[Pacemaker] Corosync service taking 100% cpu and is unable to stop gracefully

Thu Apr 19 07:11:32 EDT 2012

Major issues:
1) Corosync reaching over 100% cpu usage.
2) Corosync unable to stop gracefully.
3) Virtual IP of a resources being assigned as the primary IP on a interface, 
after a cable disconnect/reconnect on that interface. The static IP on the 
interface shown as global secondary IP.

Use case:
1) Two nodes in a cluster.
2) Two communication paths exists between the two nodes, with “rrp_mode” set to 
active in corosync.conf
  a. One path is a back-to-back connection between the nodes.
  b. Second is  via the LAN network  switch.
3) The network cable was unplugged on one of the nodes for a while (on both the 
interfaces). It was reconnected after a short while.

Observations:
1) Corosync service was taking 100% cpu on the node whose link was down:
  a.

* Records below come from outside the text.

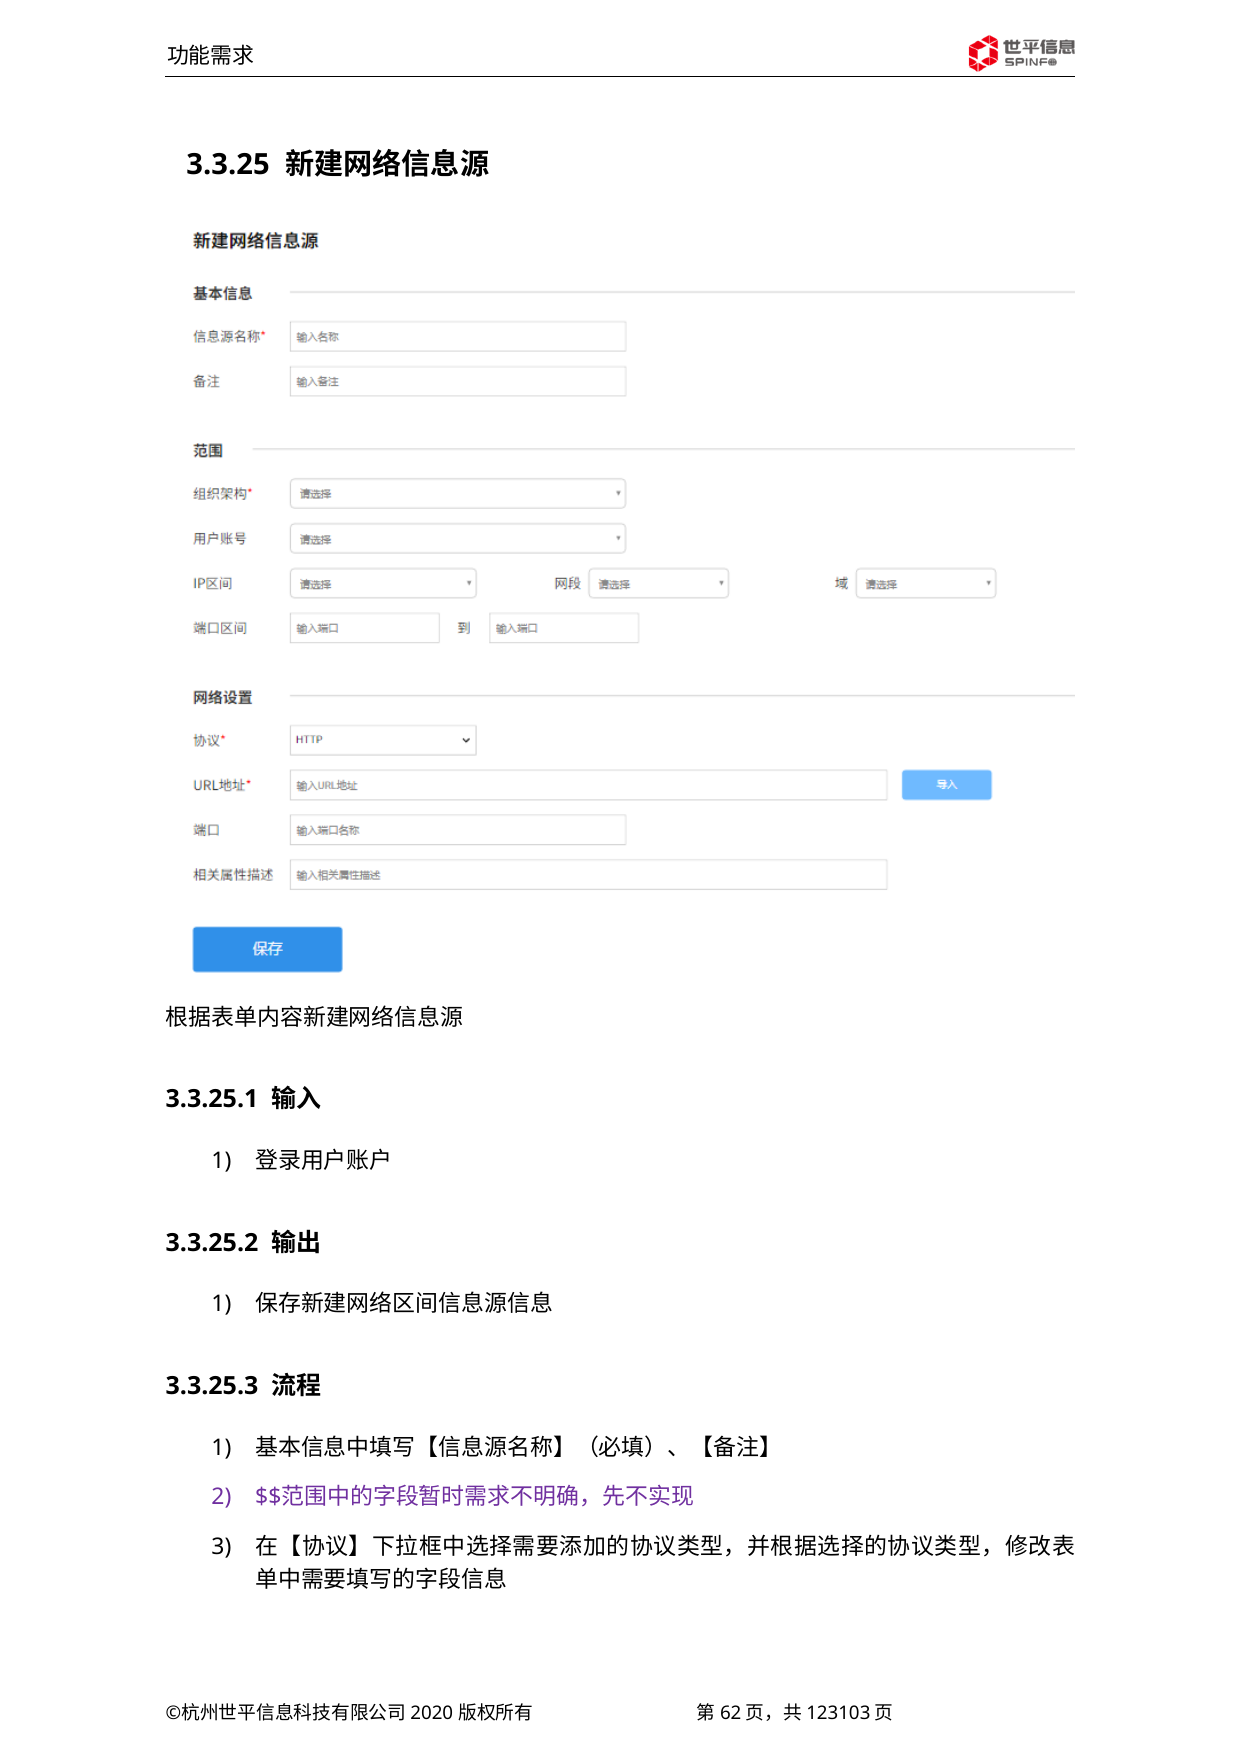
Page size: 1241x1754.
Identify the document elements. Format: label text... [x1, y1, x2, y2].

picture [165, 207, 1075, 983]
text 根据表单内容新建网络信息源 [165, 998, 1075, 1032]
list 基本信息中填写【信息源名称】（必填）、【备注】 [211, 1428, 1075, 1462]
subtitle 流程 [165, 1351, 1075, 1416]
subtitle 输入 [165, 1064, 1075, 1129]
picture [968, 33, 1075, 74]
subtitle 输出 [165, 1208, 1075, 1273]
list 登录用户账户 [211, 1142, 1075, 1175]
list $$范围中的字段暂时需求不明确，先不实现 [211, 1478, 1075, 1511]
list 在【协议】下拉框中选择需要添加的协议类型，并根据选择的协议类型，修改表单中需要填写的字段信息 [211, 1528, 1075, 1594]
subtitle 新建网络信息源 [165, 129, 1075, 194]
list 保存新建网络区间信息源信息 [211, 1285, 1075, 1318]
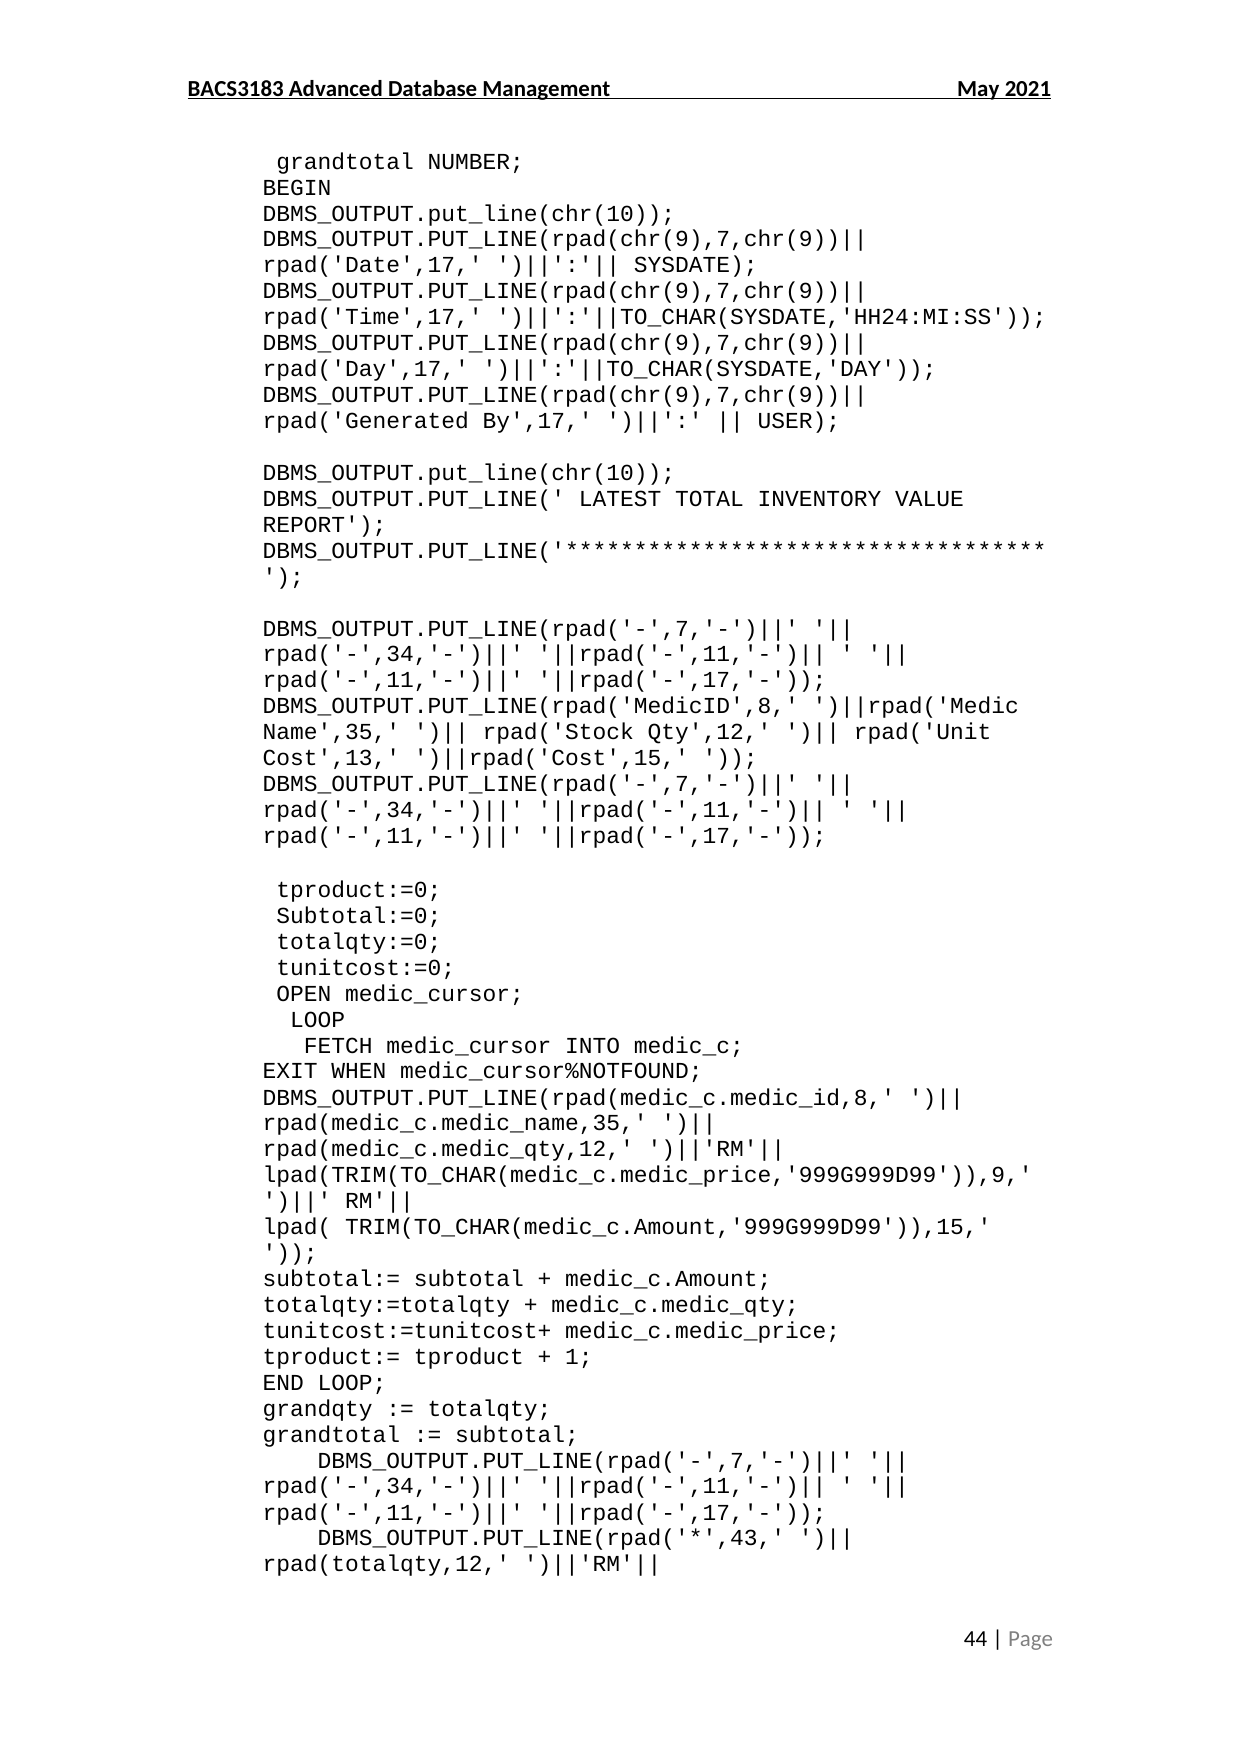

In the above scenario Corosync service could not be stopped gracefully. A 
SIGKILL had to be issued to stop the service.
  b. On this node, of the two interfaces configured in corosync.conf, one was 
being used for the Virtual IP’s preferred eth.   
    i. It was observed that when the link was up after a disconnection, the 
primary global IP on that interface was the Virtual IP configured for a 
resource.
    ii. The static IP assigned to the interface was listed as “scope global 
secondary” in the output of `ip addr show`.
    iii. Also the Virtual IP of the resources configured in pacemaker were 
active on both the nodes.
    iv. `service network restart` also did not work.
  c. Coroysnc service was stopped (Killed since it could not be stopped), the 
network service was re-started and then corosync was re-started. All good after 
this.